COCAINE-INDUCED BEHAVIORAL SENSITIZATION DECREASES THE EXPRESSION OF ENDOCANNABINOID SIGNALING-RELATED PROTEINS IN THE MOUSE HIPPOCAMPUS

BLANCO CALVO, EDUARDO (CO-FIRST AUTHORSHIP); GALEANO, PABLO (CO-FIRST AUTHORSHIP); PALOMINO, ANA; PAVON, FRANCISCO JAVIER; RIVERA, PATRICIA; SERRANO, ANTONIA; ALEN, FRANCISCO; RUBIO, LETICIA; VARGAS, ANTONIO; CASTILLA ORTEGA, ESTELA; DECARA, JUAN; BILBAO, AINHOA; RODRÍGUEZ DE FONSECA, FERNANDO; SUARÉZ, JUAN

EUROPEAN NEUROPSYCHOFARMACOLOGY

ELSEVIER SCIENCE BV

Lugar: Amsterdam; Año: 2016 vol. 26 p. 477 - 492

0924-977X

In the reward mesocorticolimbic circuits, the glutamatergic and endocannabinoid systems are implicated in neurobiological mechanisms underlying cocaine addiction.
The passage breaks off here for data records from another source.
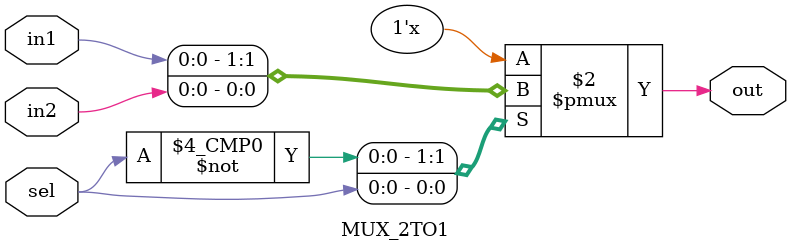
<source format=v>
`timescale 1ns / 1ps


module DFF(clk, rst, D, Q);
    input wire clk, rst, D;
    output reg Q;
    always @(posedge clk or posedge rst)
    begin
        if(rst)
            begin
                Q <= 1'b0;
            end
        else
            begin
                Q <= D;
            end
    end
endmodule

module MUX_2TO1 (in1, in2, sel, out);
 input in1, in2; 
 input sel;
 output reg out;
 always @(*)
    begin
        case (sel)
            1'b0: out = in1;
            1'b1: out = in2;
            default: out = 1'bx;
        endcase
    end
endmodule
</source>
However, the involvement of both systems in the hippocampus, a critical region to process relational information relevant for encoding drug-associated memories, in cocaine-related behaviors remains unknown. In the present work, we studied whether the hippocampal gene/protein expression of relevant glutamate signaling components, including glutamate-synthesizing enzymes and metabotropic and ionotropic receptors, and the hippocampal gene/protein expression of cannabinoid type 1 (CB1) receptor and endocannabinoid metabolic enzymes were altered following acute and/or repeated cocaine administration resulting in conditioned locomotion and locomotor sensitization. Results showed that acute cocaine administration induced an overall down-regulation of glutamate-related gene expression and, specifically, a low phosphorylation level of GluA1. In contrast, locomotor sensitization to cocaine produced an up-regulation of several glutamate receptor-related genes and, specifically, an increased protein expression of the GluN1 receptor subunit. Regarding the endocannabinoid system, acute and repeated cocaine administration were associated with an increased gene/protein expression of CB1 receptors and a decreased gene/protein expression of the endocannabinoid-synthesis enzymes N-acyl phosphatidylethanolamine D (NAPE-PLD) and diacylglycerol lipase alpha (DAGLalpha). These changes resulted in an overall decrease in endocannabinoid synthesis/degradation ratios, especially NAPE-PLD/fatty acid amide hydrolase and DAGLalpha/monoacylglycerol lipase, suggesting a reduced endocannabinoid production associated with a compensatory CB1 up-expression. Overall, these findings suggest that repeated cocaine administration resulting in locomotor sensitization induces a down-regulation of the endocannabinoid signaling that could contribute to the specific increase in GluN1 receptor expression observed in the hippocampus of cocaine-sensitized mice.